To even imply he tried to get me off medication is a joke – he said in my first appointment, as all dr’s do when they freak out at my medications, “oh you can’t have all these, we’ll have to wean you off some of these” and proceeded to put me on a new medication that very appointment!!
The crappy thing is that I ruminate heavily and I know that because of my mental health problems, these comments will stay with me a long time and the anger will turn into much more self destructive emotions.
However, I am very proud that I ignored him in the moment and continued on with the appointment as if he hadn’t just struck a red hot poker into the deep core of my being and planted a deep seed of paranoia and mistrust in me about what Dr’s are really thinking and if I will get the same attitude from everyone on my journey.

Didn’t ask for much.
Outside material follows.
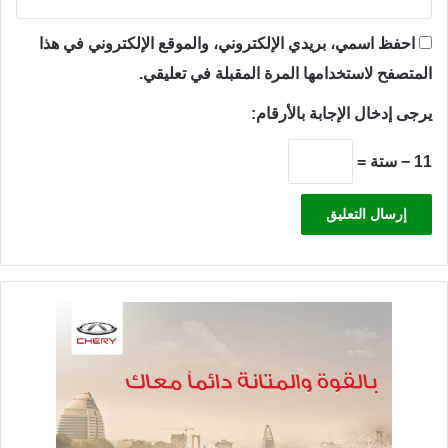
احفظ اسمي، بريدي الإلكتروني، والموقع الإلكتروني في هذا
المتصفح لاستخدامها المرة المقبلة في تعليقي.
يرجى إدخال الإجابة بالأرقام:
11 − ستة =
Apart from the linked letter, didn’t get anything. Perhaps I give too much background on mis-management of fibromyalgia by attaching evidence of conflicts of interest? Indifferent reply from the Hon Peter Dutton, Minister for Health …….care? (click to link).

My memo follows:

May 12th is marked as International Fibromyalgia Awareness day, shared with the ME/CFS campaigns. Fibro unfortunately has no national support group, nor any charitable foundation despite affecting between 6-800,000 Australians (predominately women). There are no studies underway in this country, nor is the prevalence known unless by extrapolation from overseas. On the other hand, Griffith University’s NCNED is committed to investigation of Chronic Fatigue. The disparity between the syndromes results from CFS being seen as attributable to a virus, thus specialist treatment is by referral to an immunologist. Whereas the obvious presentation of fibro being musculoskeletal pain resulted in ‘ownership’ by rheumatologists. Unfortunately it is disowned as being their problem – Profs Buchbinder and Roberts-Thomson being amongst those who deny that the disease belongs on the Australian Rheumatologists Association Database or of there being any need for a fibromyalgia register.

As I highlight to the Director of Monash’s Centre for Ethics in Medicine below, such indifference has resulted in failure to investigate the appropriateness of treatments. Pharma is frequently accused of commercial interest overriding patient welfare but  it’s obvious that this situation is unique in extending to misconduct – further explained at http://americannewsreport.com/nationalpainreport/drugs-fibromyalgia-good-8823155.html . The ‘Bad Medicine’ of greatest concern is pregabalin, marketed by Pfizer as Lyrica. In meta-analysis the NumberNeededtoTreat consistently exceeds the NumberNeededtoHarm, but research sponsorship suppresses any concern for the fact that this medication does more harm than good for fibromyalgia. And as the attached response by the office of Senator the Hon Fiona Nash advises, there’s no impetus to improve governance in research. I respectfully ask that consideration be given to a statement for May 12th which will provide encouragement to sufferers of this debilitating condition.